Relational algebra and qualifications involving NULL values
All searching in the database uses the SQL language, which is based on the concepts of relational algebra. The following example illustrates how these concepts apply to the NULL value.
Suppose there is a form with a selection field called Field X, which allows two possible states: Yes or No. The form contains 20 records of which Field X is set to Yes for 7 of them, No for 8 of them, and NULL for 5 of them. When you search for the records, you receive the following results:
- Search for all tickets (without any conditions) results in 20 records returned.
- Search for all tickets where 'Field X' = NULL results in 5 records returned.
- Search for all tickets where 'Field X' = "Yes" results in 7 records returned.
- Search for all tickets where 'Field X' = "No" results in 8 records returned.
If you now search for all tickets where 'Field X' != "Yes", you might expect to receive 13 records returned (8 records where the field is No and 5 where it is NULL ) but you receive only 8 records. This is correct behavior according to the rules of relational algebra. NULL is NULL ; that is, it has no value. You must explicitly look for NULL values as they are not implicitly included in queries that search for values.
Relational algebra does not follow Boolean logic, where conditions are either true or false. Instead, every condition evaluates as one of TRUE, FALSE, or UNKNOWN. This is called three valued logic. The result of a comparison is UNKNOWN if either value being compared is the NULL value. Rows satisfy a search condition if the result of the condition is TRUE. Rows for which the condition is UNKNOWN do not satisfy the search condition.

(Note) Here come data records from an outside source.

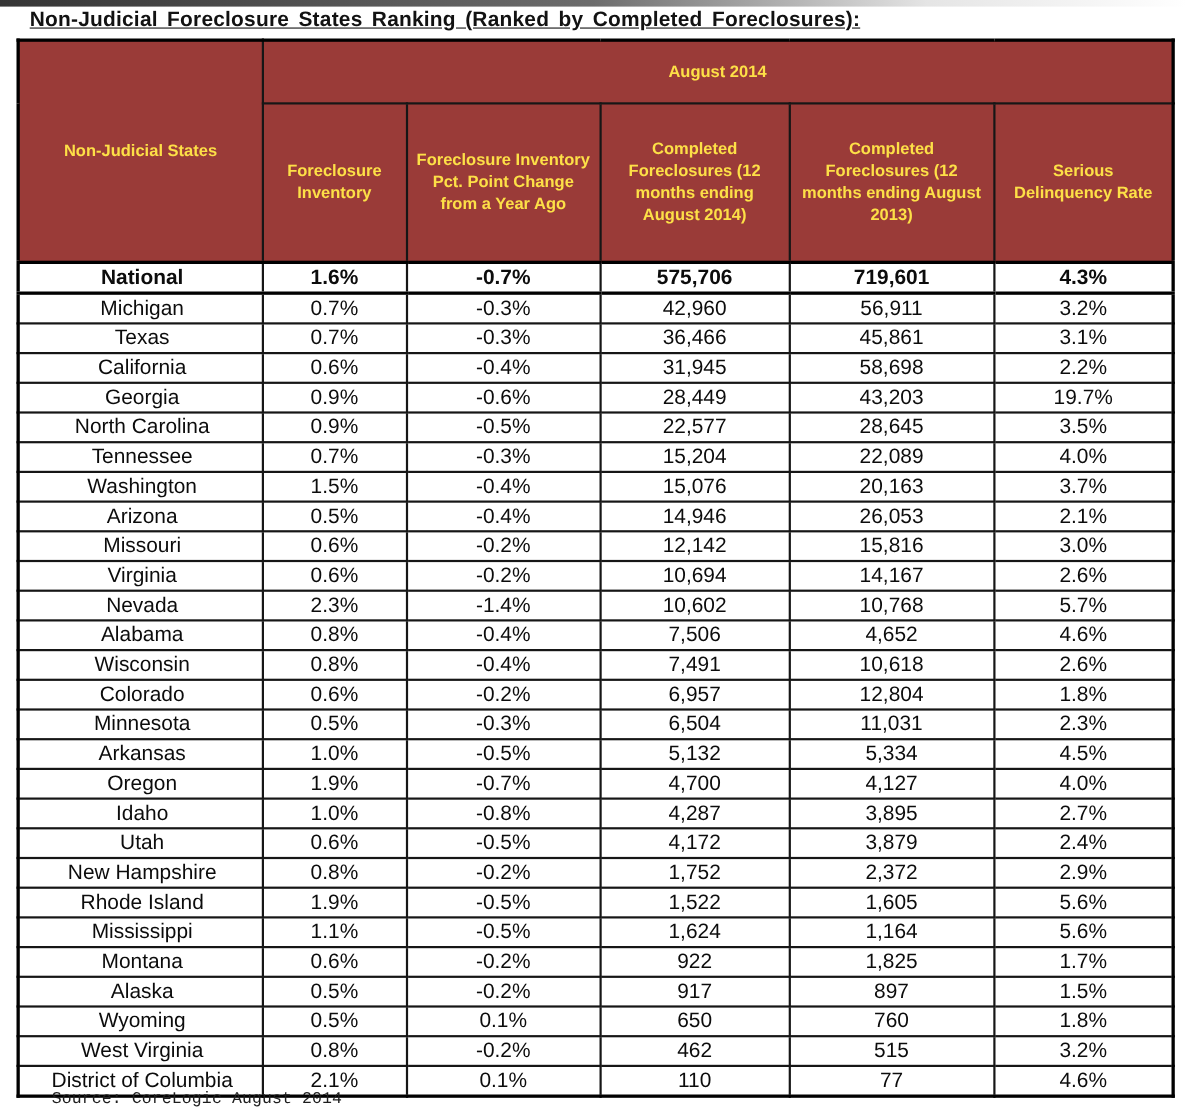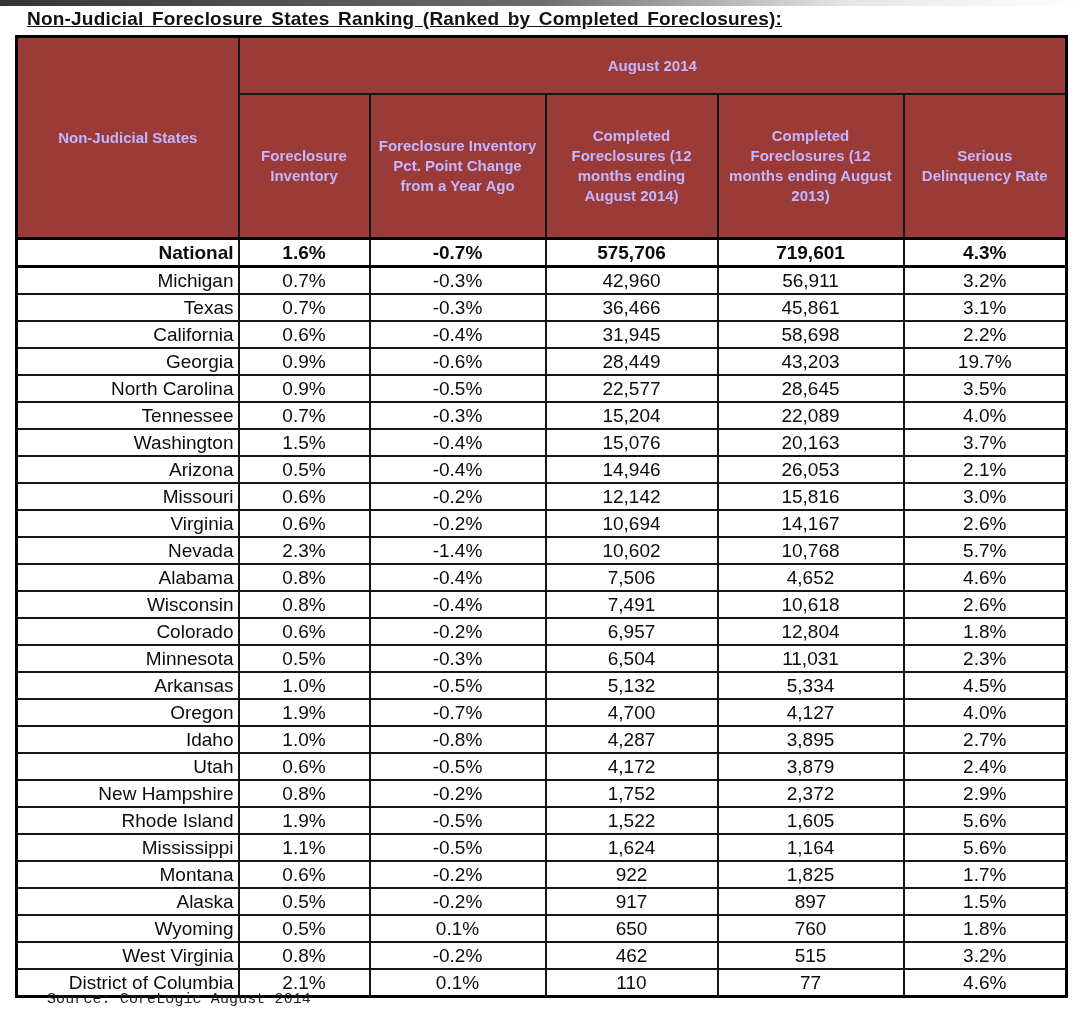--- a/index.html
+++ b/index.html
@@ -40,7 +40,7 @@
 
   table.fc th {
     background: #9A3B38;
-    color: #c4b5fd;
+    color: #fde047;
     font-weight: bold;
     font-size: 15px;
     line-height: 1.32;

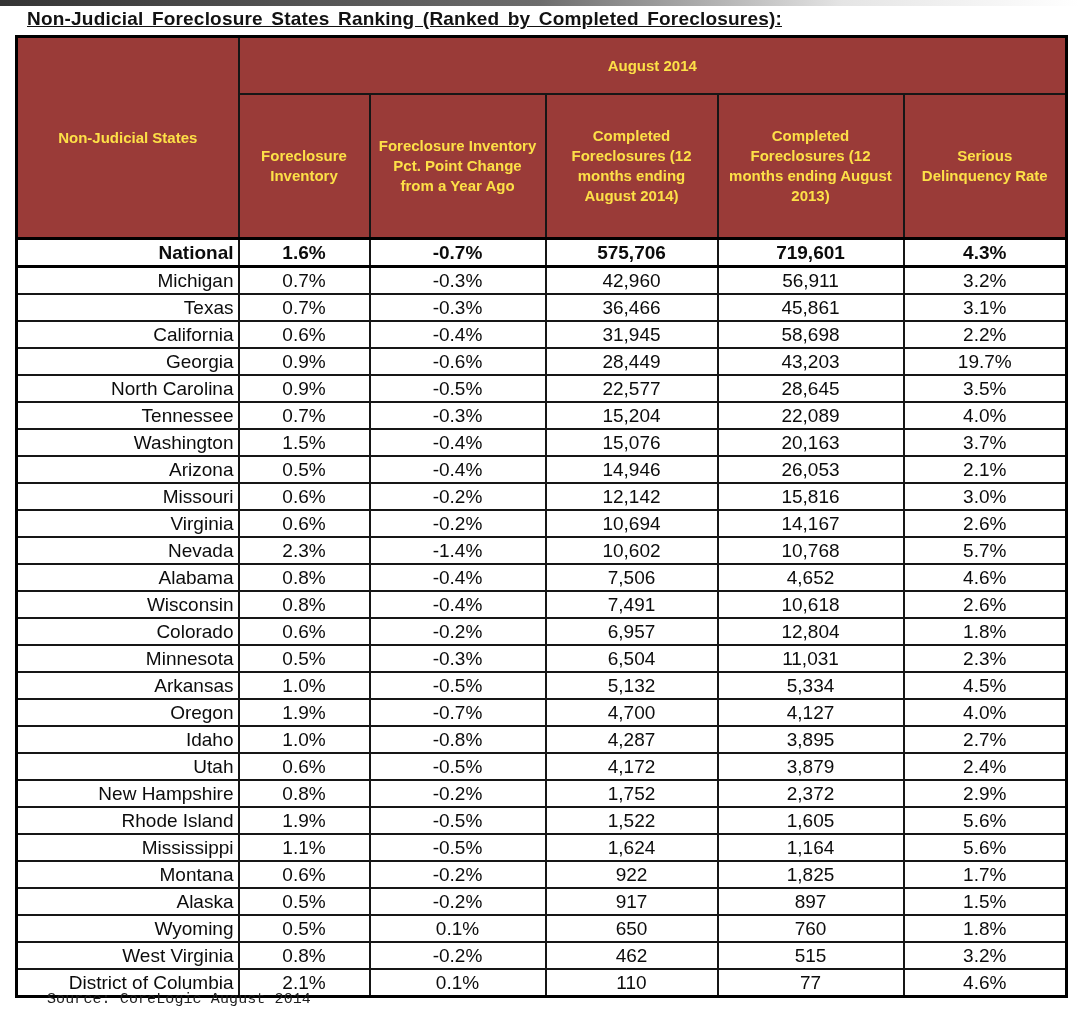--- a/index.html
+++ b/index.html
@@ -63,7 +63,7 @@
     overflow: hidden;
     background: #ffffff;
   }
-  table.fc td.state { text-align: right; padding-left: 7px; }
+  table.fc td.state { text-align: center; padding-left: 7px; }
 
   tr.national td {
     font-weight: bold;

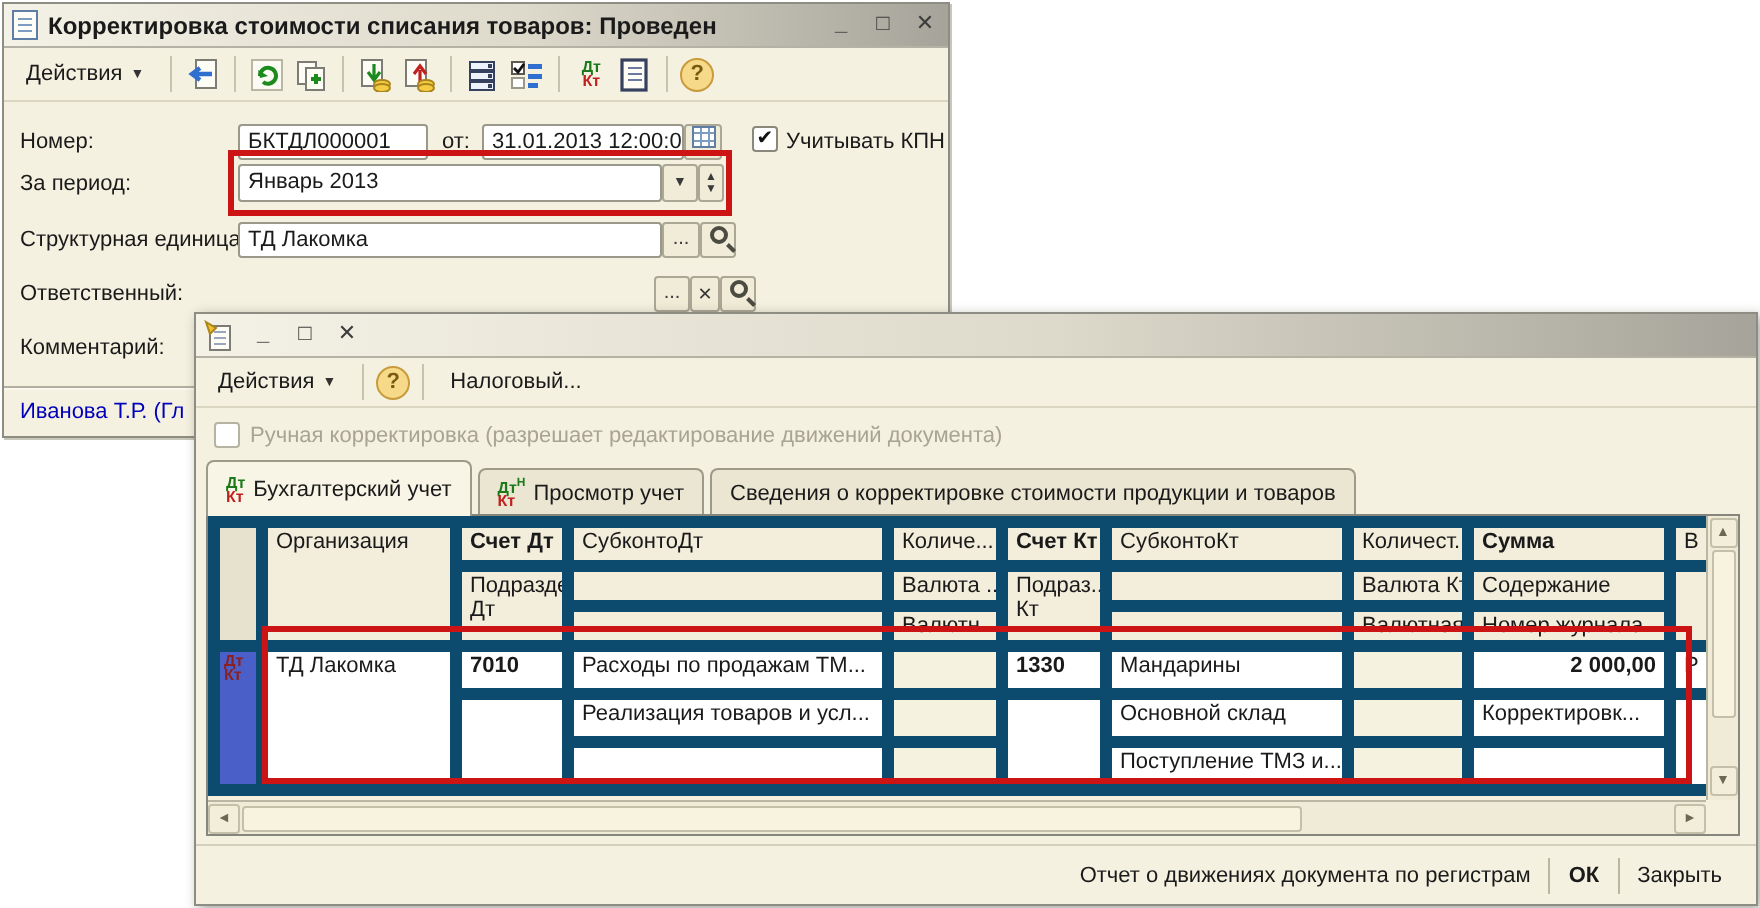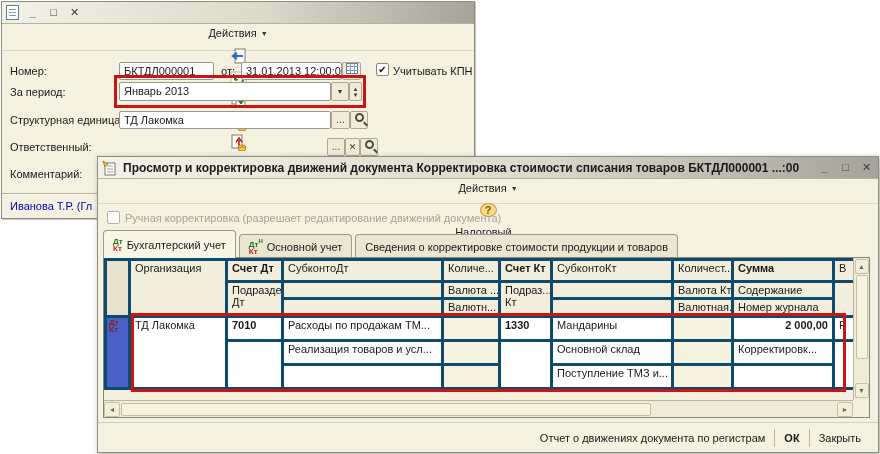--- a/index.html
+++ b/index.html
@@ -130,6 +130,7 @@
         <i></i>
         <i></i>
       </span>
+    <span class="ttl">Корректировка стоимости списания товаров: Проведен</span>
     <span class="winbtns">
       <span class="winbtn">_</span>
       <span class="winbtn">□</span>

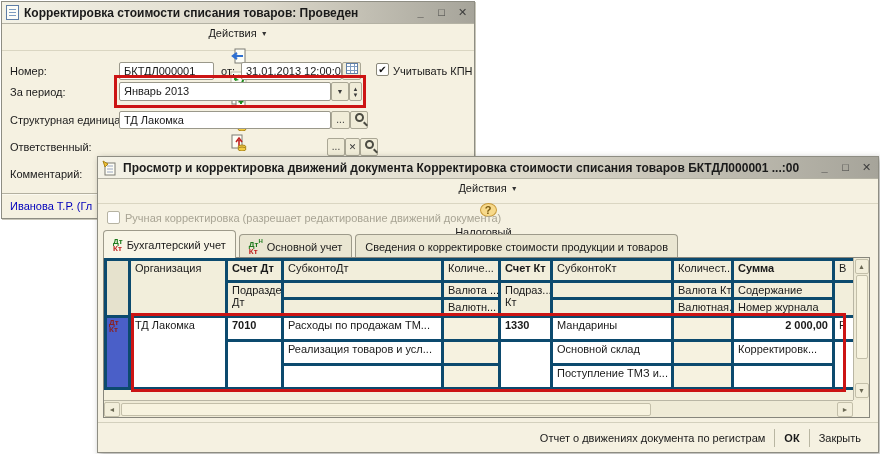--- a/index.html
+++ b/index.html
@@ -23,7 +23,7 @@
 
   .toolbar { position: absolute; left: 0; top: 22px; right: 0; height: 27px;
     display: flex; align-items: center; padding: 0 4px; gap: 3px;
-    border-bottom: 1px solid #dad6c2; flex-direction: column; }
+    border-bottom: 1px solid #dad6c2; }
   .tbtn { display: flex; align-items: center; gap: 4px; padding: 2px 6px; border-radius: 3px;
     border: 1px solid transparent; }
   .tsep { width: 1px; height: 18px; background: #c6c3af; margin: 0 3px; }

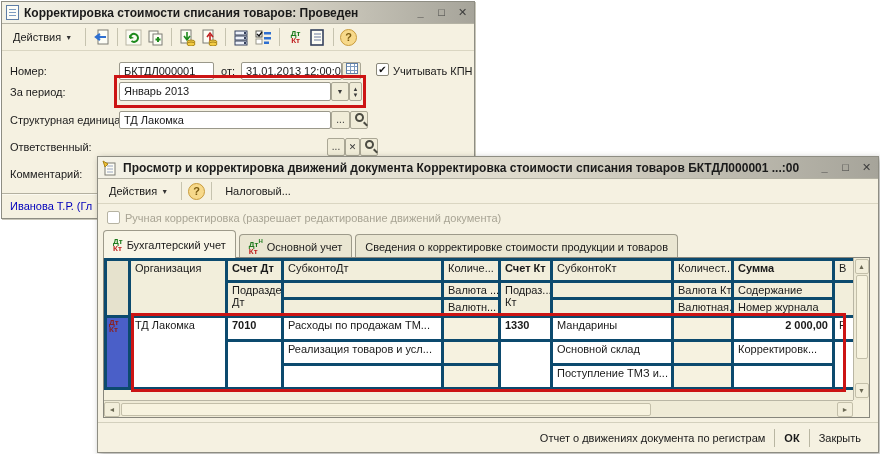--- a/index.html
+++ b/index.html
@@ -260,7 +260,6 @@
           <path d="M1 1 l5 3 -3 3 z" fill="#f0c030" stroke="#a9851c"></path>
         </svg>
     </span>
-    <span class="ttl">Просмотр и корректировка движений документа Корректировка стоимости списания товаров БКТДЛ000001 ...:00</span>
     <span class="winbtns">
       <span class="winbtn">_</span>
       <span class="winbtn">□</span>

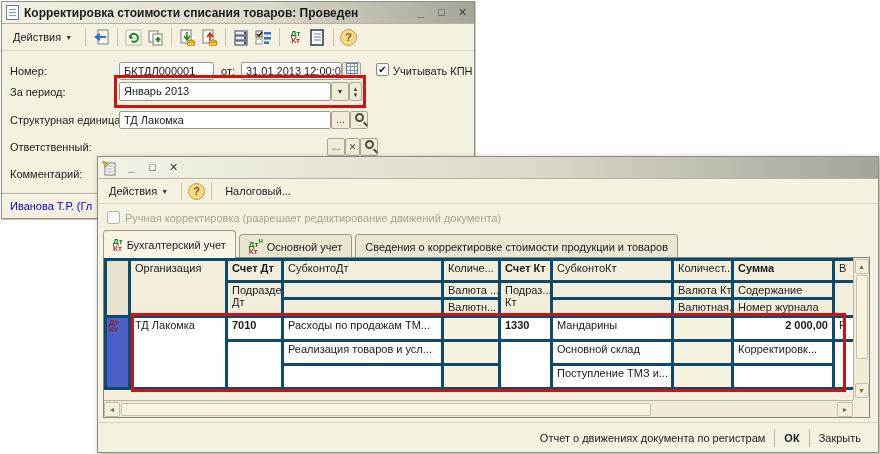--- a/index.html
+++ b/index.html
@@ -294,7 +294,7 @@
         <span class="dt"><span>Дт</span><sup>Н</sup></span>
         <span class="kt">Кт</span>
       </span>
-      <span>Основной учет</span>
+      <span>Просмотр учет</span>
     </span>
     <span class="tab">
       <span>Сведения о корректировке стоимости продукции и товаров</span>

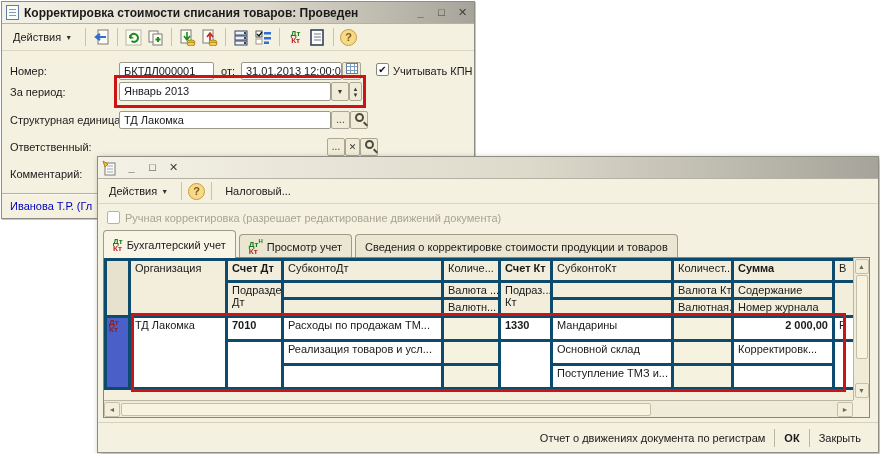--- a/index.html
+++ b/index.html
@@ -73,7 +73,7 @@
   .table-frame { position: absolute; left: 5px; top: 100px; width: 767px; height: 161px;
     border: 1px solid #87867c; background: #f4f0dd; }
   table.grid { border-collapse: collapse; table-layout: fixed; width: 749px; }
-  .grid th, .grid td { border: 3px solid #0c4a6e; font-weight: normal; text-align: left;
+  .grid th, .grid td { border: 6px solid #0c4a6e; font-weight: normal; text-align: left;
     padding: 1px 4px; white-space: nowrap; overflow: hidden; vertical-align: top;
     font-size: 11px; }
   .grid th { background: #f2eedb; }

The only way to find a row with a NULL value for a field in a search is to explicitly search for whether the field has a NULL value. Testing for NULL is the only case that a NULL value matches. So, in the example, to find all entries that are not Yes or are NULL, the qualification is
'Field X' != "Yes" OR 'Field X' = NULL
These criteria find the 13 records in the example data set.
Any comparison other than equal to and not equal to results in a value of UNKNOWN. In AND operations, at least one item is NOTTRUE, so the qualification does not succeed. In OR operations, this clause with NULL is UNKNOWN, so the qualification depends on the result of the other clauses. If all clauses evaluate to UNKNOWN, the qualification fails as a qualification.
If a NULL value is involved in an arithmetic operation, the result of the operation is NULL. In other words, any time a NULL value is involved, the entire operation becomes NULL.
As an example for this functionality, look at the following qualification
('Field A' = 5) OR ('Field B' > 'Field C' + 37)
If Field C has a NULL value, the second clause evaluates to UNKNOWN. Since the operation is an OR, the result of the qualification depends on whether Field A is set to 5 (success) or not (failure).
An alternative to using NULL is to have a value or state that represents unknown. Then, you always assign the value of Yes, No, or Unknown. Filters can be used to assign Unknown if the field is NULL. Then, the field always has a value and you do not have the issue about working with a NULL value.